Force Plate
A low-cost prototype force plate for jump analysis. The system combines ESP32 firmware, eight load cells, a 24-bit CS1238 ADC, serial data streaming, and a Python desktop app for visualizing force, velocity, power, flight time, and jump height.
Hardware
The prototype uses eight beam load cells arranged under a 1m x 1m platform. Four paired load-cell groups form the bridge wiring that feeds the CS1238 ADC. The ESP32 reads the ADC through GPIO pins and streams raw values over USB serial at 921600 baud.

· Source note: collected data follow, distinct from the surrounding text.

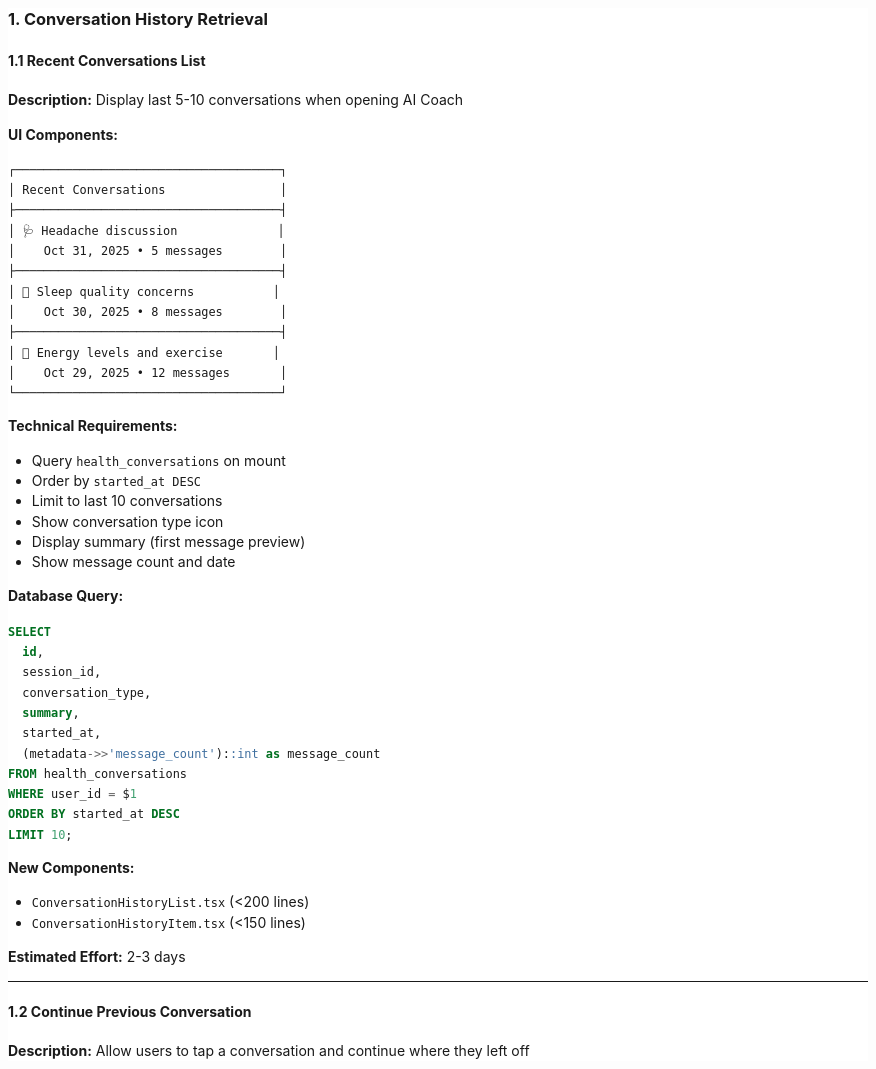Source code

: ### 1. Conversation History Retrieval

#### 1.1 Recent Conversations List
**Description:** Display last 5-10 conversations when opening AI Coach

**UI Components:**
```
┌─────────────────────────────────────┐
│ Recent Conversations                │
├─────────────────────────────────────┤
│ 🩺 Headache discussion              │
│    Oct 31, 2025 • 5 messages        │
├─────────────────────────────────────┤
│ 💊 Sleep quality concerns           │
│    Oct 30, 2025 • 8 messages        │
├─────────────────────────────────────┤
│ 🏃 Energy levels and exercise       │
│    Oct 29, 2025 • 12 messages       │
└─────────────────────────────────────┘
```

**Technical Requirements:**
- Query `health_conversations` on mount
- Order by `started_at DESC`
- Limit to last 10 conversations
- Show conversation type icon
- Display summary (first message preview)
- Show message count and date

**Database Query:**
```sql
SELECT 
  id,
  session_id,
  conversation_type,
  summary,
  started_at,
  (metadata->>'message_count')::int as message_count
FROM health_conversations
WHERE user_id = $1
ORDER BY started_at DESC
LIMIT 10;
```

**New Components:**
- `ConversationHistoryList.tsx` (<200 lines)
- `ConversationHistoryItem.tsx` (<150 lines)

**Estimated Effort:** 2-3 days

---

#### 1.2 Continue Previous Conversation
**Description:** Allow users to tap a conversation and continue where they left off
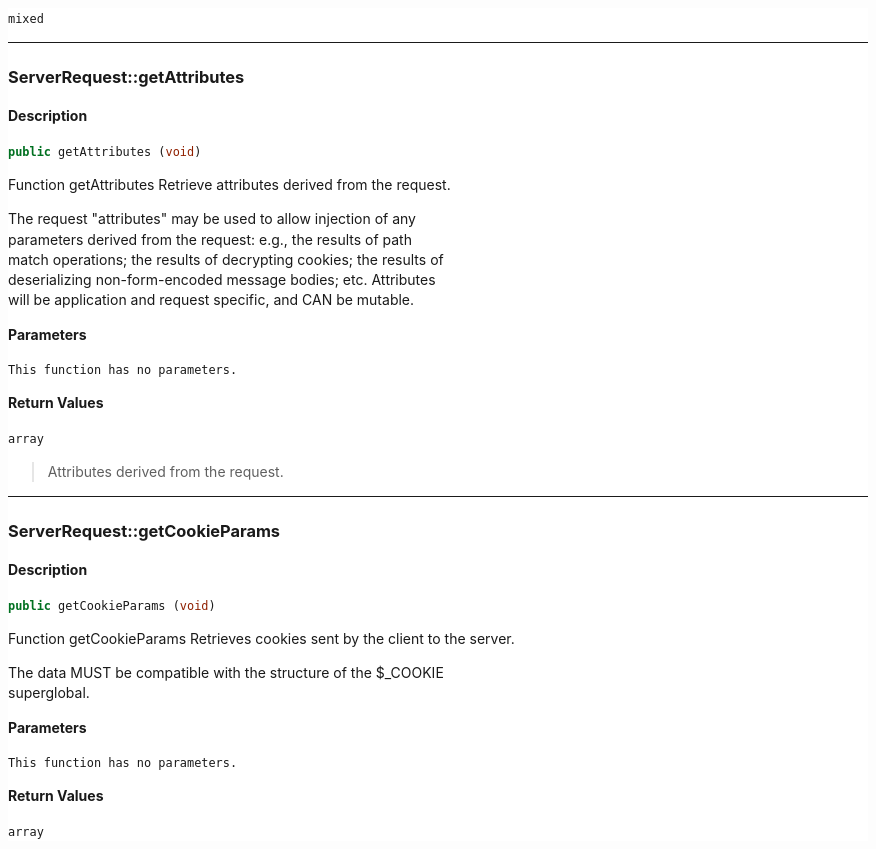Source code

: `mixed`




<hr />


### ServerRequest::getAttributes  

**Description**

```php
public getAttributes (void)
```

Function getAttributes
Retrieve attributes derived from the request. 

The request "attributes" may be used to allow injection of any  
parameters derived from the request: e.g., the results of path  
match operations; the results of decrypting cookies; the results of  
deserializing non-form-encoded message bodies; etc. Attributes  
will be application and request specific, and CAN be mutable. 

**Parameters**

`This function has no parameters.`

**Return Values**

`array`

> Attributes derived from the request.


<hr />


### ServerRequest::getCookieParams  

**Description**

```php
public getCookieParams (void)
```

Function getCookieParams
Retrieves cookies sent by the client to the server. 

The data MUST be compatible with the structure of the $_COOKIE  
superglobal. 

**Parameters**

`This function has no parameters.`

**Return Values**

`array`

| Component | Role | Notes |
|---|---|---|
| 8 load cells | Ground-reaction force sensing | Bathroom-scale style beam sensors, 50 kg each. |
| CS1238 | 24-bit ADC | Configured for high-rate sampling and PGA gain. |
| ESP32 | Firmware and transport | Samples data, auto-tares, reports values to the desktop app. |
Measurement Algorithm
The software models a jump as a state machine: idle/weighing, ready, propulsion, in-air, and landing. Body mass is measured only after the platform is stable. During propulsion, force is integrated to estimate takeoff velocity. During flight, jump height can also be derived from flight time.
- Retroactive impulse integration captures the start of the movement before the trigger threshold.
- Phase detection separates unweighting from actual flight.
- Smart auto-tare compensates slow drift while the platform is unloaded.
- Bounce protection avoids false landing detections directly after takeoff.
Next Iteration
The current build proves the measurement and software pipeline. The natural next steps are a metal frame, higher-grade sensors, and Bluetooth Low Energy transport so the platform can operate without a USB cable.